Most Pernicious Hypothesis

Thoughts on the lecture on Wednesday, 2 February with Daniel Langton discussing the topic "Evolution and Jewish-Christian Relations":

There was something strange about the lecture; it simply didn’t bring forward the sorts of religious anti-Darwin protestation I was expecting.  There was some protesting, but where I was expecting expressed concerns about the origins and nature of humankind, I received instead concerns about a disorderly natural world.  One Jewish anti-Darwinist said this:
“In a moral point of view the Darwinian hypothesis on the descent of man is the most pernicious that could be possibly advanced […] chiefly because it presents all nature as a battleground, a perpetual warfare of each against all in the combat for existence, and represents the victors as those praiseworthy of existence, and the vanquished ripe for destruction…Peace in any shape is illegitimate and unnatural”   (Isaac Mayer Wise, The Cosmic God). 
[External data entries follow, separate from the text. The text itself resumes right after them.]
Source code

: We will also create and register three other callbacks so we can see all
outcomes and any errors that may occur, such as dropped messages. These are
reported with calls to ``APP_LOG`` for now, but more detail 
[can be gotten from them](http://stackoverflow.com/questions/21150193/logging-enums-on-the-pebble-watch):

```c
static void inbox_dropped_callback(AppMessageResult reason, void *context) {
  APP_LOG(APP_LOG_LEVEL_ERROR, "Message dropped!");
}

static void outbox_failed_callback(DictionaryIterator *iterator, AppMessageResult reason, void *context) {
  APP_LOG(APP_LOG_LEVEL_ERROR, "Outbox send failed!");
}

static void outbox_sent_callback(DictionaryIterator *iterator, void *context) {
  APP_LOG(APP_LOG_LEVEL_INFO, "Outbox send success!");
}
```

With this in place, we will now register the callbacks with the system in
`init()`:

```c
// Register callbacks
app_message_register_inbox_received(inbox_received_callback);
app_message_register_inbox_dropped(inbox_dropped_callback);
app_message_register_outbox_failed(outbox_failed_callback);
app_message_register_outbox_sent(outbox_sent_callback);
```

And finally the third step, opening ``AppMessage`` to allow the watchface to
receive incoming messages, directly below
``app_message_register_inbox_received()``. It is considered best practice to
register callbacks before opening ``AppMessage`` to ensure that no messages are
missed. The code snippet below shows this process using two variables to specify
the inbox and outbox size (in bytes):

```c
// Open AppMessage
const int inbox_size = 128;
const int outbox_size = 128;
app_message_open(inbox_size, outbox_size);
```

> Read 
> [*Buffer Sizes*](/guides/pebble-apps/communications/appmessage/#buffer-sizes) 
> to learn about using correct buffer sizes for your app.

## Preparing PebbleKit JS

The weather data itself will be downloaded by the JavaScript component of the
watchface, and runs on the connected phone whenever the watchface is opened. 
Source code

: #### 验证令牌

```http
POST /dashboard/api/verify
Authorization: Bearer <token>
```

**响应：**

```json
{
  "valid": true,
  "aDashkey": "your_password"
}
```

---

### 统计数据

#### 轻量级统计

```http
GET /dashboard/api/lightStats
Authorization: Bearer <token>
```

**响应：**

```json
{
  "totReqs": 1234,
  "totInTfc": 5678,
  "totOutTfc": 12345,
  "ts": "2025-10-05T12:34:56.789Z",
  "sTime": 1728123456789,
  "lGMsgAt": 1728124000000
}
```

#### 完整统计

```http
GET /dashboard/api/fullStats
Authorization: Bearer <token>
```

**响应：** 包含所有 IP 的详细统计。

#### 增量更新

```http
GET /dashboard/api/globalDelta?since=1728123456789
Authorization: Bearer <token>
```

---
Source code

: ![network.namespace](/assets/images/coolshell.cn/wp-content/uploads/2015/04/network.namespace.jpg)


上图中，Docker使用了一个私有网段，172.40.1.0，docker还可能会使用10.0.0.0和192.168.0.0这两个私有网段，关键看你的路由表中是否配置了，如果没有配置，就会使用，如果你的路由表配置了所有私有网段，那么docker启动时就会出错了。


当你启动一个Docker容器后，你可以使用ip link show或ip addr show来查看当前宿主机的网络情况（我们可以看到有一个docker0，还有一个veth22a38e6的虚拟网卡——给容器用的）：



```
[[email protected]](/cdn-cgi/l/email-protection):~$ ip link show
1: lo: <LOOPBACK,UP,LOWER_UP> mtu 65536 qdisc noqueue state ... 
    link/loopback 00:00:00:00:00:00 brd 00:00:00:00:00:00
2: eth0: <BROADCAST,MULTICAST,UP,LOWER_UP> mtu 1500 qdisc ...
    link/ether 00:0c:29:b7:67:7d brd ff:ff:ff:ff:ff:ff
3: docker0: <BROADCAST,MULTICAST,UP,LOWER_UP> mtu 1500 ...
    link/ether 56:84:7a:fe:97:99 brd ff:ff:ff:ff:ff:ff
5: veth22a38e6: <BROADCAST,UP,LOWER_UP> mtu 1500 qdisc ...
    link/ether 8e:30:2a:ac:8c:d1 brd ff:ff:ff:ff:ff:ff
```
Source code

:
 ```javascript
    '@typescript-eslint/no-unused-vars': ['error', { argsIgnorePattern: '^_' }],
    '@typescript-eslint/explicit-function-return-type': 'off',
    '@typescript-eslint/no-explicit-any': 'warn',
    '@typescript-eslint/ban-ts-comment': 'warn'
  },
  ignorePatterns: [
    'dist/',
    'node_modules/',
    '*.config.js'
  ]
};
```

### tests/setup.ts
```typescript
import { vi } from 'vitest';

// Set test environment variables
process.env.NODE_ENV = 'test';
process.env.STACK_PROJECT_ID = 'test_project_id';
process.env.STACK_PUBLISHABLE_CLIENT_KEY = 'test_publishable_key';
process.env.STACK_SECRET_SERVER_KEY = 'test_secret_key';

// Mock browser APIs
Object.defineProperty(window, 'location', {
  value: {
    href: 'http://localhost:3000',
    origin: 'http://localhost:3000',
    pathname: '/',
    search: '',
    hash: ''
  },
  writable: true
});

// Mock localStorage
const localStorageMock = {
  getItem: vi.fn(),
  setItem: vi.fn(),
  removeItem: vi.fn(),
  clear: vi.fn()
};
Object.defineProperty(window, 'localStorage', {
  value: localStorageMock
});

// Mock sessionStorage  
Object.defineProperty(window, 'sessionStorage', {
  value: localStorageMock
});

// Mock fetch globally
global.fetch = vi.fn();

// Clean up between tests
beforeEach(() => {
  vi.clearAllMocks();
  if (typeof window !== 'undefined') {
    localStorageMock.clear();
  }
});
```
This was also given as the chief concern of the European Christians of Darwin’s time.  The lecturer mentioned the concerns of American Protestants in terms of the literalist reading of Genesis, but the particular concerns he mentioned were the issues of time (each creative period equaling twenty-four hours) and the distinct creation of species.  Again, no mention about the divine creation of man.  I pondered the problem and found an answer again in my LDS background: Mormons are most concerned with the phrase “created in the image of God” because we believe that God is a man (perfect, yes, but a man with a physical body) and that we were literally created like Him, and that we were the only species created in His image.  For this reason, the concept of an inter-species evolution is problematic.  This particular belief about the nature of God is unique to Mormons, though, and so is not a problem for other sects or faiths.  On the other hand, Jews and Christians had always observed a beautiful, complete, ordered world – a perfect world created by a perfect God.  Darwin’s observations of a world filled with chaos, disorder, competition, death, struggle, suffering, and “an awful lot of waste” (as the lecturer said) threaten the afore held natural theology of the monotheistic religions.  Mormons believe the natural world fell with Adam and Eve and so the same struggles that humans must endure in this life are also experienced by our natural surroundings.    Just as life can be beautiful despite the struggles (and sometimes because of them!), nature is also beautiful, despite its struggles.